Finally Damien spoke. “Are my scribes ready to return to their house?” he asked. “The brothers from Cappadocia have kept our fire burning, but Svarog’s sons still live, and we have work to do.”
Malachi was ready. So ready. Ready to hide away with Ava. Ready to rid his mind of the nightmares that met him every time he closed his eyes. For the first time since he’d returned, Malachi wanted to forget. But he knew the memories of the tiny lives he’d snuffed out would live with him for the rest of his days. He wanted to flee the city and never return, but he wasn’t the only one who mattered. He looked at Ava, and she nodded.
“Ready, Watcher,” Rhys said.
“Ready.” Leo and Max joined him.
Damien looked at Malachi. He took Ava’s hand and nodded.
“We’re ready,” Ava said. “Very ready to go home.”
“And my mate?” Damien asked Sari with a smile.
“I can’t leave Ava all alone with you males, can I?” Sari said. “Let’s go home, Watcher. As you said, we have work to do.”
Ava pressed her face into Malachi’s shoulder, and he brought his hand up to cup her head, holding her close.
He wanted to return to Istanbul. But no matter where they were, with Ava, he was home.
Chapter Thirty
“HOPE AND PURPOSE,” he said quietly as they lay in bed.
It was early and the first call of the muezzin snuck in through the open window. Winter had passed. Istanbul hovered on the edge of summer. They woke every morning together, and Malachi never failed to ask Ava her plans for the day.
She had never been in Istanbul in the spring. It was beautiful. It felt like home.
He brushed the hair from her face, and Ava forced herself to open her eyes. She was lying nestled in the crook of his arm, one hand resting on his chest. She could feel his stubble catch in her hair and the warm, solid beat of his heart under her hand.
“What about hope and purpose?”
“It’s what we were missing. What we got back when the Irina returned. And what will make us better as we look for the kareshta.”
Things were changing. Maybe not as fast as Ava liked, but change was coming. Damien and Sari were regularly in Vienna, though Malachi refused to go back. The watcher and his singer had returned the night before with more news about debates in the council and a new air of vitality in a city that had once lost its passion for anything more than the status quo. Irina were visible again.
There were even a few reports of what Rhys called the Irin baby boom. Families were reuniting. Young scribes and singers meeting and mating. With all the changes, a new generation had begun. Ava hoped it was a safer and healthier generation that what had passed.
For Malachi, the ghosts still lingered. She saw the slight flinch when he spotted a group of children in the street. The shadows when he remembered what he’d been forced to do. The well of grief he carried seemed endless some nights. It pained her far more than any scar he wore on his body.
“The Irin needed hope,” she said.
“Everyone needs hope.”
Ava said, “And purpose? Protecting humans—”
“Is important. But empty. The Irin lived for a race we could never be a part of.”
“Do you have hope?” She would battle an angel for this man. Walk through the darkest forest of grief. Give up her own life if she had to.

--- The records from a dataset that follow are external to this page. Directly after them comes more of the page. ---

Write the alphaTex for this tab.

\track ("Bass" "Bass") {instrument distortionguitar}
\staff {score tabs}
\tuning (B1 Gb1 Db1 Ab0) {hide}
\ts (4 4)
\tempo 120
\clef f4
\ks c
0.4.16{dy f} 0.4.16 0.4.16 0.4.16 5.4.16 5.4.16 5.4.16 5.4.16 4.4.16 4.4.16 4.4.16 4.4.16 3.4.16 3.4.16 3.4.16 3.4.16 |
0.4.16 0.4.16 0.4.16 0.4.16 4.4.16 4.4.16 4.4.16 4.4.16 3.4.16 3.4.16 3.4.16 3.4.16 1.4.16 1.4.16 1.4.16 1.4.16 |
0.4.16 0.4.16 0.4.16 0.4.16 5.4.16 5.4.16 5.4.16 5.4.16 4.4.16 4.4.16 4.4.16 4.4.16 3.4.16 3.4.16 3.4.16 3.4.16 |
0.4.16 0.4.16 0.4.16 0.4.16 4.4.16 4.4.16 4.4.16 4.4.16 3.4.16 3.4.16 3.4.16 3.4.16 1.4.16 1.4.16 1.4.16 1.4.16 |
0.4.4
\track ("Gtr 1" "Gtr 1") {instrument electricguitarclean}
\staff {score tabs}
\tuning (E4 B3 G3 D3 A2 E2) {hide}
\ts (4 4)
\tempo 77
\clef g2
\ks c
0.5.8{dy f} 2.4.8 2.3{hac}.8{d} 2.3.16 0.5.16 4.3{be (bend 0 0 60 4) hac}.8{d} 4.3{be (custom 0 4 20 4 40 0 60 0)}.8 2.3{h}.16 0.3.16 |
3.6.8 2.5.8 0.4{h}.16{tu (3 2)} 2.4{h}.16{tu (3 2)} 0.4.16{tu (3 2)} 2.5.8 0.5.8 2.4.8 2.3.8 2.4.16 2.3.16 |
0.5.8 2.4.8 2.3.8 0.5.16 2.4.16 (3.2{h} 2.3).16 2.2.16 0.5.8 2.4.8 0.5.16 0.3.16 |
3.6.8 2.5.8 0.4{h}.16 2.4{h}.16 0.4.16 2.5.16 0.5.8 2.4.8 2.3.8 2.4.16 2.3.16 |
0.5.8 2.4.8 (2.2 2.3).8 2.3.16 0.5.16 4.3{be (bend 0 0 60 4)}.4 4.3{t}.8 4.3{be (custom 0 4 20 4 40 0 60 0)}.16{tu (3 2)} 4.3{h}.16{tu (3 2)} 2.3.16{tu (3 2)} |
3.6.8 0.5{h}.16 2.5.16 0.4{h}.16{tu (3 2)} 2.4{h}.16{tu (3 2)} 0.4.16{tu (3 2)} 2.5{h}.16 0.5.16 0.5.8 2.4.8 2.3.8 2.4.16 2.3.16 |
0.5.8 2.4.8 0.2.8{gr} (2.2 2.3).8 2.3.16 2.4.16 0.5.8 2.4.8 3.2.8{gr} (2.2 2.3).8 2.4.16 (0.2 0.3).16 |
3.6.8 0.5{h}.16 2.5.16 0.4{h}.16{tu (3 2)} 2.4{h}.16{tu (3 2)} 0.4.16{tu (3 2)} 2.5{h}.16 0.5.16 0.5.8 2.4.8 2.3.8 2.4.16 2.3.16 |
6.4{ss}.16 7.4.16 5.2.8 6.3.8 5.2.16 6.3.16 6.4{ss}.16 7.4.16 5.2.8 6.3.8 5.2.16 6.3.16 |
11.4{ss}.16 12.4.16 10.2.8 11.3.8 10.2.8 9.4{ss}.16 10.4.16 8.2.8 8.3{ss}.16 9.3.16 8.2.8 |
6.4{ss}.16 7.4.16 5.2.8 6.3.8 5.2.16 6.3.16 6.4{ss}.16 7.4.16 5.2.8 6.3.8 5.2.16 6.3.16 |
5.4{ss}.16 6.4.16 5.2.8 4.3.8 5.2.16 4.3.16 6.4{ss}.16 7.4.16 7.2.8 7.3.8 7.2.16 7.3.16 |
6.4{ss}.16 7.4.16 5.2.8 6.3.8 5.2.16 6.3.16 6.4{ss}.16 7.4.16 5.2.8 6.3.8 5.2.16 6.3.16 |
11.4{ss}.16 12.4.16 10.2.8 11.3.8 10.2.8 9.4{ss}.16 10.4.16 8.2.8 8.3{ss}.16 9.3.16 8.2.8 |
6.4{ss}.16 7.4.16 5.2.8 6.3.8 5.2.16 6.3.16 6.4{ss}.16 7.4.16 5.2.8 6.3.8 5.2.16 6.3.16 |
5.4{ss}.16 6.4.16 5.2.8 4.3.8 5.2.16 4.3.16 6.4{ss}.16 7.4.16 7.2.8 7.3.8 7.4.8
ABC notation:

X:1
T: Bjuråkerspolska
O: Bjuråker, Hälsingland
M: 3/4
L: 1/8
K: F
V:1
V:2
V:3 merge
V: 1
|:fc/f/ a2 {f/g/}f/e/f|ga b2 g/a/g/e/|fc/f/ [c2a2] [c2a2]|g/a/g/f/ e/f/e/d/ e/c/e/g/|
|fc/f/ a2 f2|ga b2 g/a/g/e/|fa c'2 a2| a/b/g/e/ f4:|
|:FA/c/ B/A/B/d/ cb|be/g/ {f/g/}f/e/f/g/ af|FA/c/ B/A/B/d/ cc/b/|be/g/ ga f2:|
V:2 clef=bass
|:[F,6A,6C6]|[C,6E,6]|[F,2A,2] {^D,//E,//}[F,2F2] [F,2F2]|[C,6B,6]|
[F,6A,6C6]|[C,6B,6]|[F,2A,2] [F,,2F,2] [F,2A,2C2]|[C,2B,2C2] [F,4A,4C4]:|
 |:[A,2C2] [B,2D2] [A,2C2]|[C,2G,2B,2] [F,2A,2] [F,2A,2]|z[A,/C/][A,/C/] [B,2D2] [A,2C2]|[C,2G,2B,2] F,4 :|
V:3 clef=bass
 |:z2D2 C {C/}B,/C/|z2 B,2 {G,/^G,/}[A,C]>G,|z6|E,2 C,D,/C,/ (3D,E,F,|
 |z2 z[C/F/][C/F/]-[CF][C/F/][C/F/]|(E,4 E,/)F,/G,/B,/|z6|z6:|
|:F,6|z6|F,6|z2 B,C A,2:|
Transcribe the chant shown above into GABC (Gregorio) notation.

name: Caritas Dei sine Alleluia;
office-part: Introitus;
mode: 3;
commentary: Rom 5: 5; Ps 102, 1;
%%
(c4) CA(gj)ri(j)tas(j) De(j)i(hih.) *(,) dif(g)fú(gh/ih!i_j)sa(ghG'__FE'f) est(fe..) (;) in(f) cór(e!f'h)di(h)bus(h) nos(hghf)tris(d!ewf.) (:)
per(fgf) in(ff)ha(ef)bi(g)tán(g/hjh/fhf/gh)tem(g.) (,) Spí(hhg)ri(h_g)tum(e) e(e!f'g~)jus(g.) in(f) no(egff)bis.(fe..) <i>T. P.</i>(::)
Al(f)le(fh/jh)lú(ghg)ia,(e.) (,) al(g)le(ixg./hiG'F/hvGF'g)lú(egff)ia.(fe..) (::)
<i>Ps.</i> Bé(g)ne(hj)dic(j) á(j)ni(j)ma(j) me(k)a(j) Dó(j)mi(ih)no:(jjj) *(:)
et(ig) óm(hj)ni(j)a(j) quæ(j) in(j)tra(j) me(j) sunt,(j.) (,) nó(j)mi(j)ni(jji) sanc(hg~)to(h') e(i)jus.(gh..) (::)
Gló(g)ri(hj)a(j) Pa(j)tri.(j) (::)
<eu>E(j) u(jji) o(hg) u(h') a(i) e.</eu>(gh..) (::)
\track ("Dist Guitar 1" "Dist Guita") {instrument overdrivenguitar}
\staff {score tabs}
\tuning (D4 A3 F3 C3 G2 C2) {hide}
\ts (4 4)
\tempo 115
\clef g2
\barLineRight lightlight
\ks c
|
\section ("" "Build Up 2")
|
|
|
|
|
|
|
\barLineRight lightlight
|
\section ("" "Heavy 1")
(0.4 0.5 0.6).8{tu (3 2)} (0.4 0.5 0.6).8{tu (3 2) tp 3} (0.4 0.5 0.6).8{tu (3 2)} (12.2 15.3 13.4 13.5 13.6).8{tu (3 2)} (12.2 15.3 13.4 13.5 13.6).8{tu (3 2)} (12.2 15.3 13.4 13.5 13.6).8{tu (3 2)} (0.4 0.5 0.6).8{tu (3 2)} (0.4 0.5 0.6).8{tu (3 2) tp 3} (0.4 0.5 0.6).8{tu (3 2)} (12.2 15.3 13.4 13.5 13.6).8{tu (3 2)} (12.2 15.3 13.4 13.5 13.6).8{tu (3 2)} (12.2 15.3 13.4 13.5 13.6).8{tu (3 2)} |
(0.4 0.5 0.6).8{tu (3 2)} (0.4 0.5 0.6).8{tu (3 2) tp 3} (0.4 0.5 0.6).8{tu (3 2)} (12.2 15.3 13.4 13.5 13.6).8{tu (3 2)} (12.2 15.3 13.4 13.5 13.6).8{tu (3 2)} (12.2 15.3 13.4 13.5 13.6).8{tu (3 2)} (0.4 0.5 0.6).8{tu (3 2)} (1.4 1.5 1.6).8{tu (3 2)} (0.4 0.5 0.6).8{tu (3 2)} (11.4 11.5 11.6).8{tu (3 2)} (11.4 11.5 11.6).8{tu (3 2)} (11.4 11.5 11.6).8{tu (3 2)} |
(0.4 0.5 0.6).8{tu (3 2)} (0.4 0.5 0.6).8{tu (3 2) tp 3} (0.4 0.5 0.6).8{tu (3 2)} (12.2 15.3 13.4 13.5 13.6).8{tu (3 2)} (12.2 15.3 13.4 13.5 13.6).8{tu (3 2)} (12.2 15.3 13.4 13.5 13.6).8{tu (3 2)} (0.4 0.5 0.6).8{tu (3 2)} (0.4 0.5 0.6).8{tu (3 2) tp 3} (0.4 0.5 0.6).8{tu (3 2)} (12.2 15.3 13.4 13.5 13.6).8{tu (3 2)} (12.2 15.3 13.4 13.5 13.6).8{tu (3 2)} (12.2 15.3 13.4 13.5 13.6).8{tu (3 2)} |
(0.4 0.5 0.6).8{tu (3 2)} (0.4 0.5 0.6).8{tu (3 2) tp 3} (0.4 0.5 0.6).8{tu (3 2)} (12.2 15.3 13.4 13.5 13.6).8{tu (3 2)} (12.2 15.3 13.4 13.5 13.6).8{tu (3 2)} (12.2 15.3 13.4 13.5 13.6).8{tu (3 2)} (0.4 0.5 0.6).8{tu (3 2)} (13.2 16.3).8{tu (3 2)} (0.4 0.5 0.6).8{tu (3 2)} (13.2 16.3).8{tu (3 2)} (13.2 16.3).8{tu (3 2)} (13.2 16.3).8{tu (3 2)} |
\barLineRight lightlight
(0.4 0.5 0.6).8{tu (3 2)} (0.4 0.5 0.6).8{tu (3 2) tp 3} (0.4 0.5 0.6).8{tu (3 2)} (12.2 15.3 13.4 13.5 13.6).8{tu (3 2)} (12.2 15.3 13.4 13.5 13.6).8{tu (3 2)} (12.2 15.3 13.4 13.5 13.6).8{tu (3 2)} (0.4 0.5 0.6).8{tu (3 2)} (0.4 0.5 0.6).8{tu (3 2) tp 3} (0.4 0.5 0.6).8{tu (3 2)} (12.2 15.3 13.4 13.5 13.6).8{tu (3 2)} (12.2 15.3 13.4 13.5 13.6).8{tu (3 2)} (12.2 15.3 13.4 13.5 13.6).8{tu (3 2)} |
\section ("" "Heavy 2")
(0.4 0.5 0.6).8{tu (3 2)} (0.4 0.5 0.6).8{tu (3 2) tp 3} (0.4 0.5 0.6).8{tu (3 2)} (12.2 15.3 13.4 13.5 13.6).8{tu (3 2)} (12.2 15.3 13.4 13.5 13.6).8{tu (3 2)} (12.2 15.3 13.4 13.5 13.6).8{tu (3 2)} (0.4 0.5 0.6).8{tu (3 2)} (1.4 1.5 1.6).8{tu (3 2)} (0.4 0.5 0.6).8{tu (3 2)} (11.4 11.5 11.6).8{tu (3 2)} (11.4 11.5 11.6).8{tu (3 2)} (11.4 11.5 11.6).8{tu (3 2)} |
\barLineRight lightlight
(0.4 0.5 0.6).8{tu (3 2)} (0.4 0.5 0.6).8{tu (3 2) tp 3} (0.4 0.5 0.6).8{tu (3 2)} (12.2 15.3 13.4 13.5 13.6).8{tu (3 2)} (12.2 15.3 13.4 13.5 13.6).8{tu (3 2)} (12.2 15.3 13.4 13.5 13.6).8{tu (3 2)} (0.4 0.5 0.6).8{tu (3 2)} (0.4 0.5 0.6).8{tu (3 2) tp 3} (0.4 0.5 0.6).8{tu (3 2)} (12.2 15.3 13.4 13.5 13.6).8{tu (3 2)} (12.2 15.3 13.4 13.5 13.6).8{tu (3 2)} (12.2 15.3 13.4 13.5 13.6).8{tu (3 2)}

But she could not force his eyes to see the hope she kept wrapped in her heart if he didn’t want to see.
“Talk to me,” she said. “Please.”
“I have hope, reshon.”
“I’m scared sometimes,” she confessed. “You scare me.”
She pressed on even when she felt his body tense. “Not because of what you might do to others. I trust you more than anything. But what you might do to punish yourself for things you couldn’t prevent.”
“Ava—”
“It wasn’t your fault, Malachi.”
“I know that.”
“Do you?”
He paused and in the silence, she felt his body begin to relax.
“You told me once that a wound doesn’t heal just because it stops bleeding.” She lifted her head and propped her chin on his chest. “And you gave me time.”
“You needed it.”
“And you need it now.”
Malachi nodded.
“Okay,” she said. “But here’s the rule. Only one of us gets to be messed up at a time. Otherwise, we’re seriously screwed.”
The slow smile she loved spread across his face.
“Deal.”
Yunan Province, China
“STOP it.”
“No.” She grinned when she said it, clicking the camera when she snapped the picture.
Malachi had on his sunglasses, his face grim. He was in full bodyguard mode, every inch the overprotective mate, and he was trying hard not to smile.
“You’re supposed to be working, Mrs. Sakarya.”
“I told you, you’re too handsome to pass by.”
She laughed as they followed the crew farther into the village. Dogs ran around their feet, and curious Chinese tourists watched them as the models and makeup artists arranged a small studio in the square.
The fashion shoot was not the kind of job she would normally take, but it was a favor for one of the few editors who’d continued to give Ava work after the eighteen-month break in her schedule. Conveniently, she was from LA. An explanation like “nervous breakdown followed by rehab” was hardly the strangest thing anyone had heard.